* [WORK TASK]: Look for the line containing "wrist: (102, 354)" in the listing below. Retype that line and every subsequent line through the last one, and only those.

============

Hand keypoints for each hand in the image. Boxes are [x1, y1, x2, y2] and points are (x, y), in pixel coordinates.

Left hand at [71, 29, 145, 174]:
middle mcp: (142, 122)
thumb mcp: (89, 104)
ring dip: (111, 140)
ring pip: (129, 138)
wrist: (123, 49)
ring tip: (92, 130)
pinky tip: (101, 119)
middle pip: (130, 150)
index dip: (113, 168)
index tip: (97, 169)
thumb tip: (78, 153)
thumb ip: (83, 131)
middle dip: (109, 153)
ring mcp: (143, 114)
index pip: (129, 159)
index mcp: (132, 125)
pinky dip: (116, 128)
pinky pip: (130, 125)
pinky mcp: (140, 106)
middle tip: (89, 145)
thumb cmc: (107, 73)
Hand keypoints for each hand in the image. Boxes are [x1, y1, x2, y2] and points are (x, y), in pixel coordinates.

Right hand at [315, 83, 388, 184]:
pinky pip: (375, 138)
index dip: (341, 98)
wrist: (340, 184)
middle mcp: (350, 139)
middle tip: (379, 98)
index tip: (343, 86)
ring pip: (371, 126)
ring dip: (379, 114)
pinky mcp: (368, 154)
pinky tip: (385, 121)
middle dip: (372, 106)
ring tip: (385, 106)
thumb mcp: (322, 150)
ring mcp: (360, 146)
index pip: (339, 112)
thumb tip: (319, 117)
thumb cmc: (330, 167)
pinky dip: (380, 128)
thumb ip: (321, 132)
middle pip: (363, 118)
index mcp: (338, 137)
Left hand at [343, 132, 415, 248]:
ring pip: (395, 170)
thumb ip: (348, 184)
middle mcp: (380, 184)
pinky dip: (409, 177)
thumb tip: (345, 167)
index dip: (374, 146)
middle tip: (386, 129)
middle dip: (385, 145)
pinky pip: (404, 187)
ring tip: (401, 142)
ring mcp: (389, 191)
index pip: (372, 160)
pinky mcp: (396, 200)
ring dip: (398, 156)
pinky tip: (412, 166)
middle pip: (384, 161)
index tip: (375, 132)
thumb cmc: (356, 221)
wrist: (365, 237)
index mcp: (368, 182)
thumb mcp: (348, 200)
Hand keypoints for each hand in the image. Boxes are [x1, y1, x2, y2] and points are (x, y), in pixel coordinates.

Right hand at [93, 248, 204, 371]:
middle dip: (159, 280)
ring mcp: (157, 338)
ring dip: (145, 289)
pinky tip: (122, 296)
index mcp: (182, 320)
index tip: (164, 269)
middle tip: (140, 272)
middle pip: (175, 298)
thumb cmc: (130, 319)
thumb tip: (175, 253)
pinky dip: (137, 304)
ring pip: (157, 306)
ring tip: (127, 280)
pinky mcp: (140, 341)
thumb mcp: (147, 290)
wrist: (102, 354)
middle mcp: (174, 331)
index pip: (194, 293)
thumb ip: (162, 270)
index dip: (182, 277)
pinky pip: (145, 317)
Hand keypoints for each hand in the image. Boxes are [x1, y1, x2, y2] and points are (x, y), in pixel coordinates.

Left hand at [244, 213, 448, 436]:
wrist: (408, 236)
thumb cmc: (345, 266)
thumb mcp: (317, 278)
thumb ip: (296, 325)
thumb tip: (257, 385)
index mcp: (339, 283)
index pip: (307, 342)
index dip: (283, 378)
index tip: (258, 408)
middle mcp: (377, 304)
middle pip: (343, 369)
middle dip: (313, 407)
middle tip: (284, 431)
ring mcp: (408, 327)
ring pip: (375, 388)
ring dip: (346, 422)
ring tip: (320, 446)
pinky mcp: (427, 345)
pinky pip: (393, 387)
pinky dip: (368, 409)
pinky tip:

============

* [RESULT OF THE TASK]:
wrist: (102, 354)
middle mcp: (174, 331)
index pip: (194, 293)
thumb ip: (162, 270)
index dip: (182, 277)
pinky pip: (145, 317)
Hand keypoints for each hand in the image. Boxes are [x1, y1, x2, y2] and points are (x, y), in pixel coordinates.

Left hand at [244, 213, 448, 436]:
wrist: (408, 236)
thumb cmc: (345, 266)
thumb mcp: (317, 278)
thumb ip: (296, 325)
thumb tip: (257, 385)
index mcp: (339, 283)
index pip: (307, 342)
index dip: (283, 378)
index tip: (258, 408)
middle mcp: (377, 304)
middle pip: (343, 369)
middle dip: (313, 407)
middle tip: (284, 431)
ring mcp: (408, 327)
ring pip: (375, 388)
ring dip: (346, 422)
ring tip: (320, 446)
pinky mcp: (427, 345)
pinky pip: (393, 387)
pinky dip: (368, 409)
pinky tip:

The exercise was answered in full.